Data block
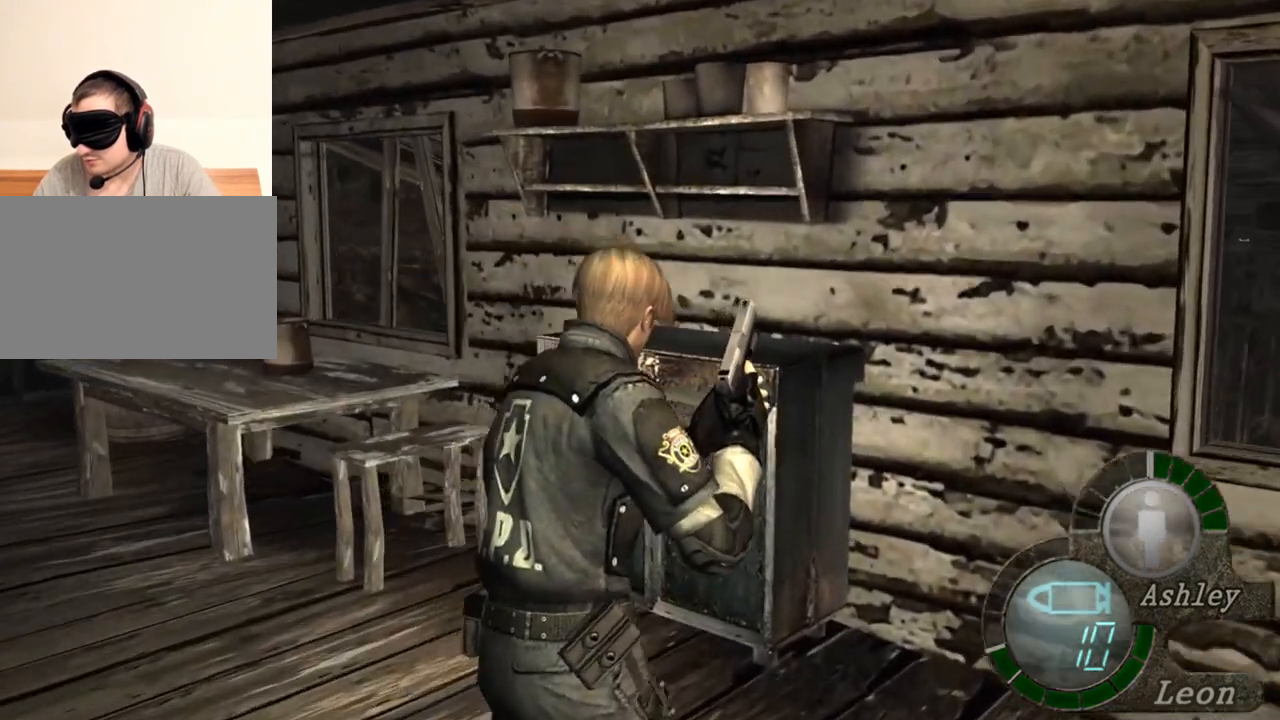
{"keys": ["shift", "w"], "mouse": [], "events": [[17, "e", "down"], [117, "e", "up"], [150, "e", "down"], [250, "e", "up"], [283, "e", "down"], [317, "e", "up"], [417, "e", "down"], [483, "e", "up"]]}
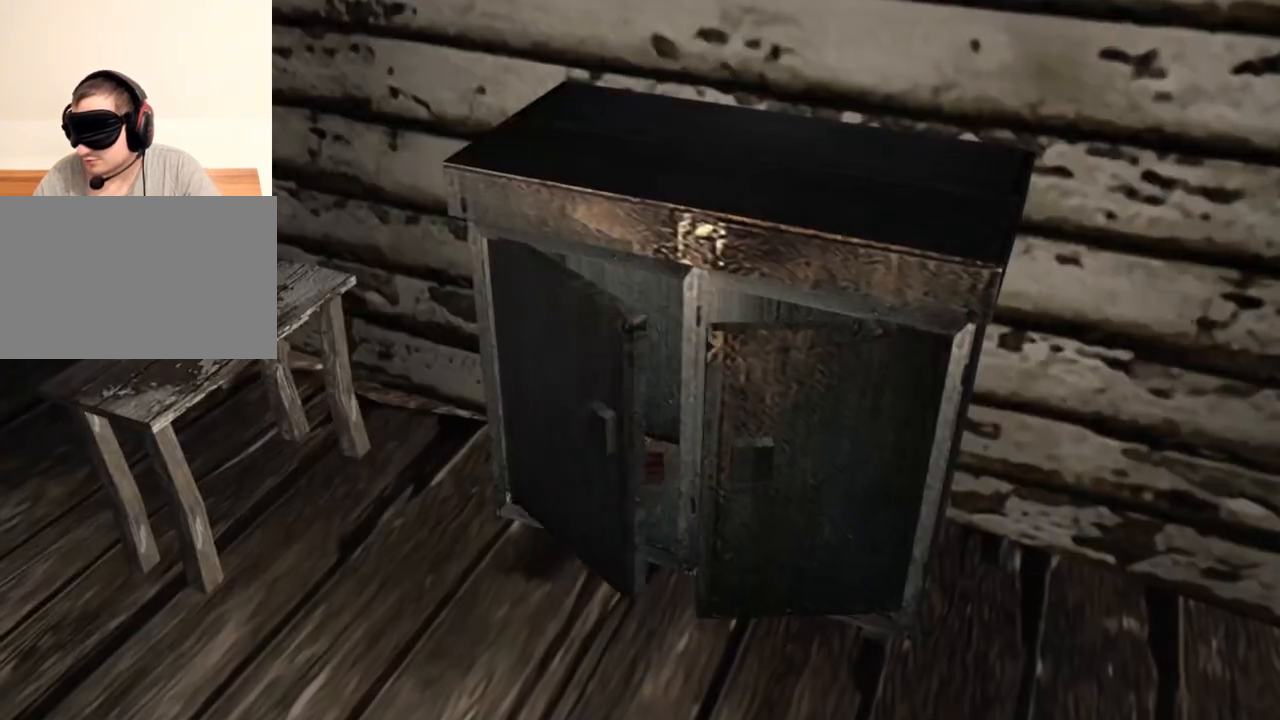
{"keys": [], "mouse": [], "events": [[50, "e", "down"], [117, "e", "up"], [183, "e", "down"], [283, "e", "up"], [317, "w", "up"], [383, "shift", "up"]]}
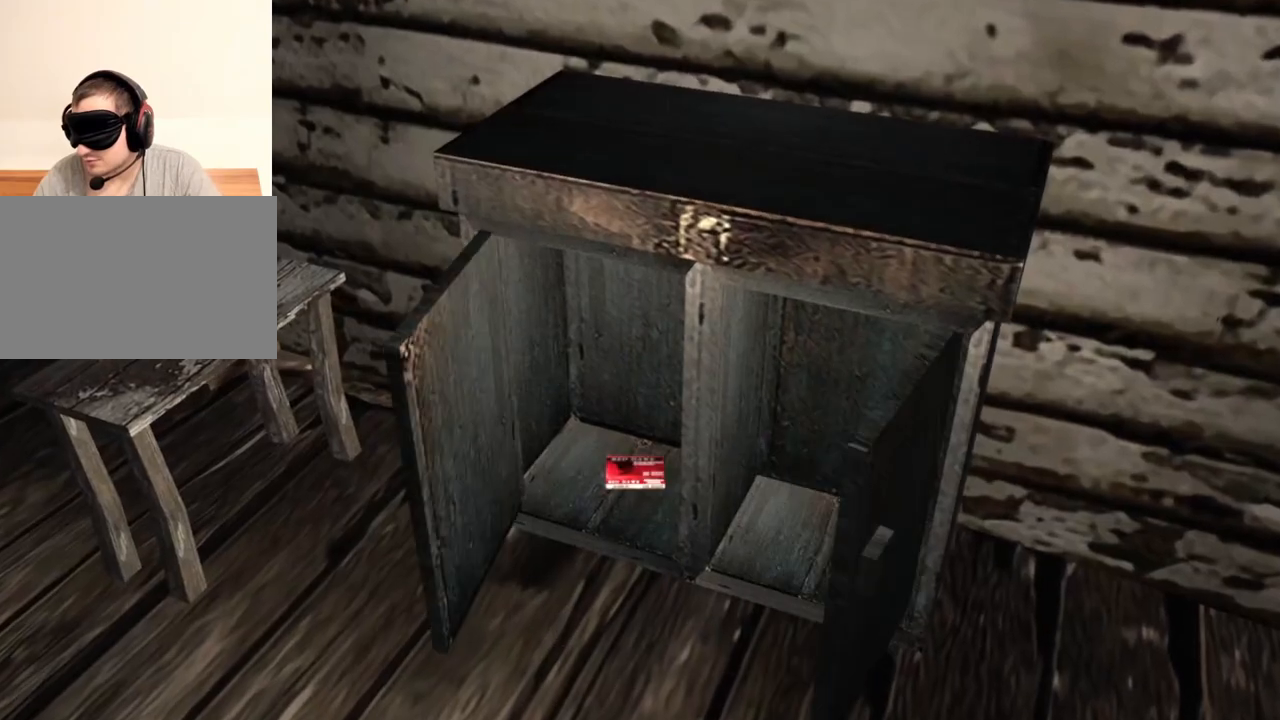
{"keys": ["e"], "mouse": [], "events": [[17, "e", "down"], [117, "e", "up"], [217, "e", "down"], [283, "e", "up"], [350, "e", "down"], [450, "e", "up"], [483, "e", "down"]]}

Task statement
The data above must be given back verbatim, minus its images.

Expected answer
{"keys": ["shift", "w"], "mouse": [], "events": [[17, "e", "down"], [117, "e", "up"], [150, "e", "down"], [250, "e", "up"], [283, "e", "down"], [317, "e", "up"], [417, "e", "down"], [483, "e", "up"]]}
{"keys": [], "mouse": [], "events": [[50, "e", "down"], [117, "e", "up"], [183, "e", "down"], [283, "e", "up"], [317, "w", "up"], [383, "shift", "up"]]}
{"keys": ["e"], "mouse": [], "events": [[17, "e", "down"], [117, "e", "up"], [217, "e", "down"], [283, "e", "up"], [350, "e", "down"], [450, "e", "up"], [483, "e", "down"]]}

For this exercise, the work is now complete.